Pour sa 32ème édition, du 14 au 21 novembre 2022, le Festival International du Film d’histoire de Pessac a choisi d’explorer le thème Masculin-Féminin. Le festival proposait un grand nombre de films en avant-première (Corsage, Annie Colère, Emily, She said…), de documentaires (A mort la sorcière, Gisèle Halimi, la cause des femmes, Simone Veil et ses soeurs nées Jacob…), de rencontres et débats autour de cette thématique large et passionnante. Parmi les films découverts, voici ceux qui ont retenu notre attention.

Journal d’une bonne, l’histoire de Félicité Lavergne - Valérie Manns - 2022

Le documentaire de Valérie Manns reconstitue la vie de Félicité Lavergne, bonne de la fin du 19ème siècle à la veille de la Seconde Guerre mondiale. Née dans une ferme au sein d’une famille de 11 enfants, elle n’a d’autre choix que celui de quitter sa famille à l’âge de 14 ans pour subvenir à ses besoins et à ceux de ses parents. Va s’ensuivre une vie de labeur, humiliations et solitude, 40 ans de travail invisible et déshumanisé. En 1900, sur 15 millions d’actifs en France, on compte un million de domestiques. Ceux-ni n’ont aucun droit les protégeant, aucun jour de congé, aucune prime, aucun divertissement. 

Le film se base sur le journal de Félicité, rédigé pendant une grande partie de sa vie. Ce document constitue le témoignage inédit de sa condition de “bonne à tout faire”, esclave de familles petites-bourgeoises, bourgeoises puis aristocrates, toutes plus injustes, sévères et humiliantes les unes que les autres. Un point commun rassemble toutes ses familles : l’obligation pour leurs domestiques d’être invisibles. Félicité, très lucide sur son sort, se plaint très peu, lit le dictionnaire le soir, pense à sa fille qu’elle a dû mettre en nourrice en Normandie. Sa force, sa capacité de résilience et sa clairvoyance impressionnent. La réalisatrice se sert de son exemple pour raconter la vie de ces serviteurs invisibles, esclaves modernes sans qui la vie quotidienne de millions de foyers ne pouvait fonctionner. Indispensable.
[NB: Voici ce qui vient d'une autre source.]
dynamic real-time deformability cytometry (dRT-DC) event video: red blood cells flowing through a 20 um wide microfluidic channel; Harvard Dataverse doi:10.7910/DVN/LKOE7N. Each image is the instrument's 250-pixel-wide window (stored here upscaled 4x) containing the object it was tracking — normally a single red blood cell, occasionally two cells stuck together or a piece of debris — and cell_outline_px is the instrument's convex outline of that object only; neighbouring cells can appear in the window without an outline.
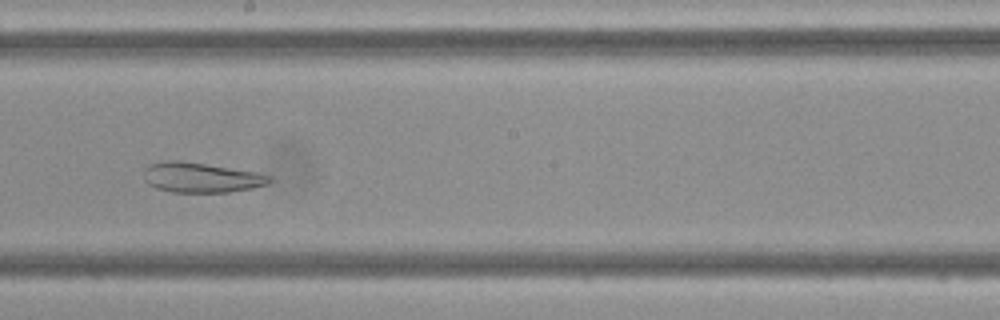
{"species": "Egyptian fruit bat (a non-hibernating species)", "species_latin": "Rousettus aegyptiacus", "temperature_condition": "cold", "stored_images_in_passage": 46, "camera_frame_rate_fps": 3000, "um_per_image_px": 0.085, "frame": {"image": 1, "passage_image": 25, "time_ms": 8.0, "image_size_px": [1000, 320], "cell_outline_px": [[272, 180], [268, 184], [252, 188], [228, 192], [172, 192], [156, 188], [148, 184], [144, 180], [144, 168], [148, 164], [164, 160], [180, 160], [256, 172], [272, 176]], "centroid_in_image_um": [17.06, 15.08], "position_along_channel_um": 231.1, "area_um2": 22.08}}
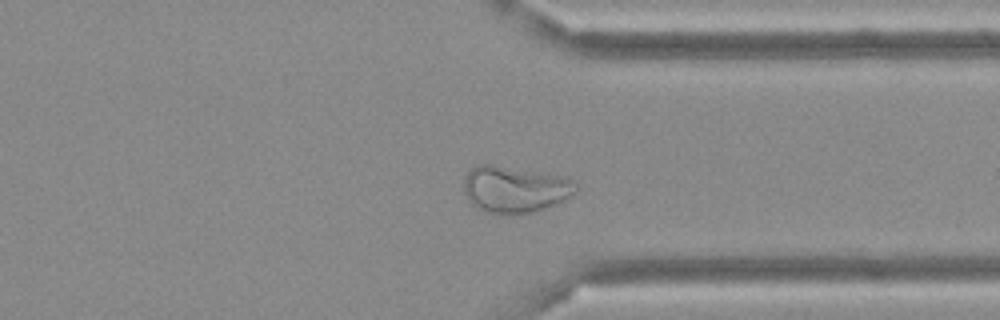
{"frame": {"image": 2, "passage_image": 35, "time_ms": 11.333, "image_size_px": [1000, 320], "cell_outline_px": [[576, 192], [564, 200], [556, 204], [532, 212], [496, 216], [476, 208], [468, 200], [464, 192], [464, 176], [476, 164], [492, 164], [568, 176], [576, 184]], "centroid_in_image_um": [43.75, 16.09], "position_along_channel_um": 367.7, "area_um2": 31.04}}
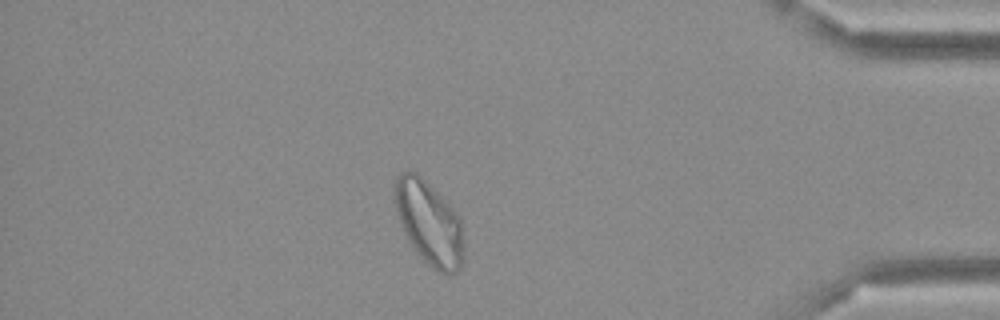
{"frame": {"image": 3, "passage_image": 40, "time_ms": 13.0, "image_size_px": [1000, 320], "cell_outline_px": [[464, 260], [460, 268], [456, 272], [448, 276], [436, 272], [416, 252], [408, 240], [404, 232], [396, 212], [392, 200], [396, 176], [400, 172], [416, 172], [460, 216], [464, 248]], "centroid_in_image_um": [36.47, 18.99], "position_along_channel_um": 398.7, "area_um2": 33.99}}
Deneuve, la reine Catherine - Virginie Linhart - 2021

Réalisatrice d’un documentaire en 2018 sur Jeanne Moreau, Virginie Linhart signe un magnifique portrait de la plus grande actrice française, forte d’une carrière de plus de 130 films. Mais si l’actrice est sur tous les écrans depuis qu’elle a 17 ans, elle a une réputation de femme secrète, mystérieuse, pour ne pas dire froide. On découvre dans ce documentaire une jeune fille timide et réservée, qui ne se destinait pas au cinéma, puis une jeune femme pleine de vie et de drôlerie. Le documentaire a l’intelligence de ne réaliser aucune interview de proches mais se base sur de nombreuses images d’archives, interviews que Catherine Deneuve a donné tout au long de sa vie, lorsqu’elle se racontait à 20-25 ans, lorsqu’elle se protégeait à 50-60 ans. Le film évoque celles et ceux qui ont compté pour l’actrice : sa sœur bien-aimée Françoise Dorléac, ses liens avec Truffaut et André Téchiné, son amour pour Mastroianni, sa collaboration plus difficile avec Bunuel… De nombreux extraits de films essaiment le documentaire, des Parapluies de Cherbourg au Dernier métro, en passant par Les Demoiselles de Rochefort, Huit femmes, La Sirène du Mississippi, Répulsion, Hôtel des Amériques… où l’on découvre une actrice talentueuse, qui a su renouveler ses rôles et s’adapter aux évolutions de la société. Voilà peut-être pourquoi Deneuve est tant aimée des Français, parce qu’elle est l’incarnation de la Française libre et moderne. Femme qui s’assume, qui a eu des enfants hors mariage, dépensière, fêtarde, Catherine Deneuve ne rentre pas dans le rang et en est fière. Avec ce portrait qui se veut fidèle, on a la chance de s’approcher, autant que possible, de l’actrice la plus secrète du cinéma français.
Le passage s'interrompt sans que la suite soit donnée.